On ressent fortement, en Hongrie aussi, les effets des dernières évolutions de la crise mondiale du capitalisme. En dépit d’un prêt de 20 milliards d’euros, on peut s’attendre à une autre récession économique dans le pays et, de plus, le forint baisse à nouveau. Donc la bourgeoisie continue à serrer la vis : pour obtenir certaines allocations, il faudra participer à des travaux communaux, on envisage de nouvelles augmentations d’impôts, d’autres mesures restrictives et des licenciements massifs. Mais à cause du chômage croissant, des restrictions et de la baisse du forint, il sera plus difficile de rembourser les crédits souscrits en monnaies étrangères et les importations deviennent plus coûteuses. Ceci signifie que le niveau de vie de la classe ouvrière va continuer à baisser, qu’il y aura moins de nouveaux investissements, que la consommation va baisser et qu’ainsi la récession s’aggravera. C’est un cercle vicieux et, à courte échéance, cela ne va pas changer pour l’essentiel, ni par un remaniement ministériel en 2010, ni par une augmentation du nombre de fascistes. La bourgeoisie hongroise est en émoi, c’est une telle pagaille qu’ils ont même été obligés de reconnaître qu’ils ne savaient pas de quoi l’avenir sera fait.
Leurs perspectives ne sont pas très réjouissantes : la récession mondiale va ruiner encore plus la classe ouvrière et la même chose se produira en Hongrie. A long terme, le mécontentement des travailleurs s’intensifiera et donc le gouvernement jouera sa carte idéologique en appelant à l’unité nationale et au sacrifice dans l’intérêt du pays. Les syndicats essaieront aussi de donner leurs petites représentations réformistes.
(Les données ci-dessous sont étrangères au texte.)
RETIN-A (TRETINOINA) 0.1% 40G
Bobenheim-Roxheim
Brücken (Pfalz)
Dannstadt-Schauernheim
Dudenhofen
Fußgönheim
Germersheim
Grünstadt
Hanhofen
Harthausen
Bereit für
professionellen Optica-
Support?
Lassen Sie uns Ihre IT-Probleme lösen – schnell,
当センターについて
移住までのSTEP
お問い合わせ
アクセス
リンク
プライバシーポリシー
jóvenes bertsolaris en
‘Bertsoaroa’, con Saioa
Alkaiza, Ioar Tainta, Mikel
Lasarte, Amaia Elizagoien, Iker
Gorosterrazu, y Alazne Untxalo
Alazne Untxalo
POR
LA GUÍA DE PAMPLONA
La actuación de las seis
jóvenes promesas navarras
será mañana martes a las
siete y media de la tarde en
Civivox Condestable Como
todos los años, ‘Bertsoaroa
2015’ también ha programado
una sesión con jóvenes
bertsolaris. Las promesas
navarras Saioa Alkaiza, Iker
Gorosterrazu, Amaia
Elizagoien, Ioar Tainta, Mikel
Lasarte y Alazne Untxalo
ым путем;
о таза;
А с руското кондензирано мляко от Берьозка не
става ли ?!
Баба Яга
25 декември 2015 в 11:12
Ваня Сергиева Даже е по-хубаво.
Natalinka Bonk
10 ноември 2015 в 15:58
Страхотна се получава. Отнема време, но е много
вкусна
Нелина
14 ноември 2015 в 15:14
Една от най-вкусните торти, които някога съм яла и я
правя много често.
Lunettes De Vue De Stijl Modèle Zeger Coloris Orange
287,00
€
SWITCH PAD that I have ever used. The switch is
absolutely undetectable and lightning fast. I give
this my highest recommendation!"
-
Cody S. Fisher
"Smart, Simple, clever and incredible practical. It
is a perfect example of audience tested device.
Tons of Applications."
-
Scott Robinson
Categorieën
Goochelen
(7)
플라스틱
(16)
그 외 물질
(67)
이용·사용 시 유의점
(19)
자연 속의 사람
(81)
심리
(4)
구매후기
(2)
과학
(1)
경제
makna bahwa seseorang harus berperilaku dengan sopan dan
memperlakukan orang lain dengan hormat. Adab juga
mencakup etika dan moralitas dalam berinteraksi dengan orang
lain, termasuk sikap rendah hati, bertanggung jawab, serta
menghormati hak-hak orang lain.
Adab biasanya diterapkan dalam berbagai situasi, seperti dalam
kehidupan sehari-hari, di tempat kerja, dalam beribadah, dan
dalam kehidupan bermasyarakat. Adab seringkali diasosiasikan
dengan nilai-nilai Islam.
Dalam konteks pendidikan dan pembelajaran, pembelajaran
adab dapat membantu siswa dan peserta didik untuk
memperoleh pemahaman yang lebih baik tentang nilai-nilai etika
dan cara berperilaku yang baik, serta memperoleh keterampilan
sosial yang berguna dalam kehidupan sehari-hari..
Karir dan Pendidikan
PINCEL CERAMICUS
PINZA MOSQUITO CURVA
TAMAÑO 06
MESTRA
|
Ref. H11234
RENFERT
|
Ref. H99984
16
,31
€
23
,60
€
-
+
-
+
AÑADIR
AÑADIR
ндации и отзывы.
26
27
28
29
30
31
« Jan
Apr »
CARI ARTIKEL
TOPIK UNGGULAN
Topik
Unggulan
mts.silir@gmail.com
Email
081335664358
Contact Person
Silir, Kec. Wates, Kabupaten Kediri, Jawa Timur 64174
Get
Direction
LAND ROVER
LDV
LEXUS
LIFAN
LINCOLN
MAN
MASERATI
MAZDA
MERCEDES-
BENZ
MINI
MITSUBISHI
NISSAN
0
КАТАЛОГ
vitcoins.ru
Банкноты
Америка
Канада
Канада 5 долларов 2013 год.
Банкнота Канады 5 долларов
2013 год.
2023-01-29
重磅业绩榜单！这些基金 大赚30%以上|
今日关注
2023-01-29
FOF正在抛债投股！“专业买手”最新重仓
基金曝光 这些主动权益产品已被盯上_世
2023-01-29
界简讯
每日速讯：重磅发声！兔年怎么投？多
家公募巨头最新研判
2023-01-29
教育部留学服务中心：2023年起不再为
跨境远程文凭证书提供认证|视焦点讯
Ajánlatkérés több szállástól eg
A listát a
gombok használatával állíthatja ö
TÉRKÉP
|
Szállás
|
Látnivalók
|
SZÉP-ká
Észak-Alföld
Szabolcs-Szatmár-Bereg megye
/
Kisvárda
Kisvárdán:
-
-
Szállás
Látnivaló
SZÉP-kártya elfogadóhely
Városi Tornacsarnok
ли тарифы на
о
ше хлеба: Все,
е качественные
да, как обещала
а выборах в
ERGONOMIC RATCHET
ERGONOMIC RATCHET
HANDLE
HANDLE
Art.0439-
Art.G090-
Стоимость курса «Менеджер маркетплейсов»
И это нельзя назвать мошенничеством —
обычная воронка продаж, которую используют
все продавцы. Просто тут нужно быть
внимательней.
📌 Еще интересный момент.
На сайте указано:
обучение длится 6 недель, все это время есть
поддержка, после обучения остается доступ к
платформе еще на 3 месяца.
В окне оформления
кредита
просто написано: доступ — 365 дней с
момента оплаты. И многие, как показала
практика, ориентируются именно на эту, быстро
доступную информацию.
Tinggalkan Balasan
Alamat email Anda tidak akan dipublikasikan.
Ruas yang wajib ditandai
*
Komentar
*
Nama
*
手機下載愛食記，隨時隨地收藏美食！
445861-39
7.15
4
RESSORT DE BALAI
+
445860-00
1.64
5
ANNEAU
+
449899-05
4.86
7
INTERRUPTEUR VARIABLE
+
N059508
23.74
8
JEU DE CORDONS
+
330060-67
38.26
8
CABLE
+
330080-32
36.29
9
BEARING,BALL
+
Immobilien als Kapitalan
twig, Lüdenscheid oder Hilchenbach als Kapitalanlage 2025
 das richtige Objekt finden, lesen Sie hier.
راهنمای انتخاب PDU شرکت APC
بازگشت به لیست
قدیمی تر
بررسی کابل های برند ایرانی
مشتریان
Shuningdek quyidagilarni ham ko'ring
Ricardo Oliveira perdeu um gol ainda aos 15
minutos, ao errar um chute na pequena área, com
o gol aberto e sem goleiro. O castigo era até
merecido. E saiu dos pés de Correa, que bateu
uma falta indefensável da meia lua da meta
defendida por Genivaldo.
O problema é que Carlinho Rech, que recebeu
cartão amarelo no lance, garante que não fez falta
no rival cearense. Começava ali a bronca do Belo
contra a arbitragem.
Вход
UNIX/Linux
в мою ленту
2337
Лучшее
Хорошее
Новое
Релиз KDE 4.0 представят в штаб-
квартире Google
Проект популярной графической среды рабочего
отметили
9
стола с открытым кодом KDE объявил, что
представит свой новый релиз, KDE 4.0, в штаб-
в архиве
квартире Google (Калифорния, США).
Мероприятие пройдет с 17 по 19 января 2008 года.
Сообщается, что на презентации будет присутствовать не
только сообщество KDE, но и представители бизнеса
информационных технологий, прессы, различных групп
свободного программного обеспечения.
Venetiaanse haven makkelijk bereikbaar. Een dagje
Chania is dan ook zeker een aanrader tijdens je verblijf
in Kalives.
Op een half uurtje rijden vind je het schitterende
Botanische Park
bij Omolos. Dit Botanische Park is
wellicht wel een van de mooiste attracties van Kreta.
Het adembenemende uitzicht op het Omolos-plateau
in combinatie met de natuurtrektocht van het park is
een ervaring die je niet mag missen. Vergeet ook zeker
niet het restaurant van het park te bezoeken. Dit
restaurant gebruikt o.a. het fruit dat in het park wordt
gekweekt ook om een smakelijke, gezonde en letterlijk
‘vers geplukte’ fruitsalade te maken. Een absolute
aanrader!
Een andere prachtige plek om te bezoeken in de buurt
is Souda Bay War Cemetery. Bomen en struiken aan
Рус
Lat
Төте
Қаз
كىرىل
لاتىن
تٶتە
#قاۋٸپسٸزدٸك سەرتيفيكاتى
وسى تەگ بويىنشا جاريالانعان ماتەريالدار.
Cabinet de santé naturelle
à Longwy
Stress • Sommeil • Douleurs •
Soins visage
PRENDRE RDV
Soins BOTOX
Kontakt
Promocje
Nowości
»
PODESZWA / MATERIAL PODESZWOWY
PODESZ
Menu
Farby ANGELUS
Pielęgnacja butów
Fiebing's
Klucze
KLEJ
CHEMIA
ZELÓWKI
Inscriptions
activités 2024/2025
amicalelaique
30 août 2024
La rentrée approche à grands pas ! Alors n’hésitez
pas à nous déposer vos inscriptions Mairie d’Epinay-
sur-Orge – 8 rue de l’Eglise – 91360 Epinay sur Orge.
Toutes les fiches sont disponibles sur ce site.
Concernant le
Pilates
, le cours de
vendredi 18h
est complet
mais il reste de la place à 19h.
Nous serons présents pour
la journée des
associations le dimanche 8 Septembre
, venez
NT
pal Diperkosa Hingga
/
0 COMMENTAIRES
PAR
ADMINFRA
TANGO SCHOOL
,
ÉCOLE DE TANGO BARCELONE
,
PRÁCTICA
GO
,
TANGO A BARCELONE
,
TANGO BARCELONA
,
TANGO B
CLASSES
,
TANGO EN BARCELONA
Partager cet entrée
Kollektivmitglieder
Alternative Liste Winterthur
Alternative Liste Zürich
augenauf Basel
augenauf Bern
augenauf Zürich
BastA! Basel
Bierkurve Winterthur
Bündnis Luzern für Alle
Parmi les masses nationalistes et ceux que les syndicats contrôlent, ces manœuvres peuvent réussir un certain temps. Mais si, dans le monde entier, la classe ouvrière comprend enfin, à cause de l’aggravation continuelle de ses conditions d’existence, qu’il n’y a nulle part où se réfugier et se débarrasse de ses illusions démocratiques, alors le prolétariat auto-organisé en classe devra tôt ou tard balayer partout la bourgeoisie – et donc ici aussi – et créer une communauté humaine mondiale : le communisme.
Collectif Barricade
janvier 2009
Notes
(1) Voir « Spend your blood ! », texte de juillet 2006.
(2) On peut trouver un compte-rendu plus détaillé des activités contre-révolutionnaires des syndicats hongrois après la « transition » dans « Le cauchemar hongrois » (Echanges n°114).
(3) Dans notre article « Connexions », nous avons longuement parlé des racines du nationalisme hongrois et de ses formes d’expression.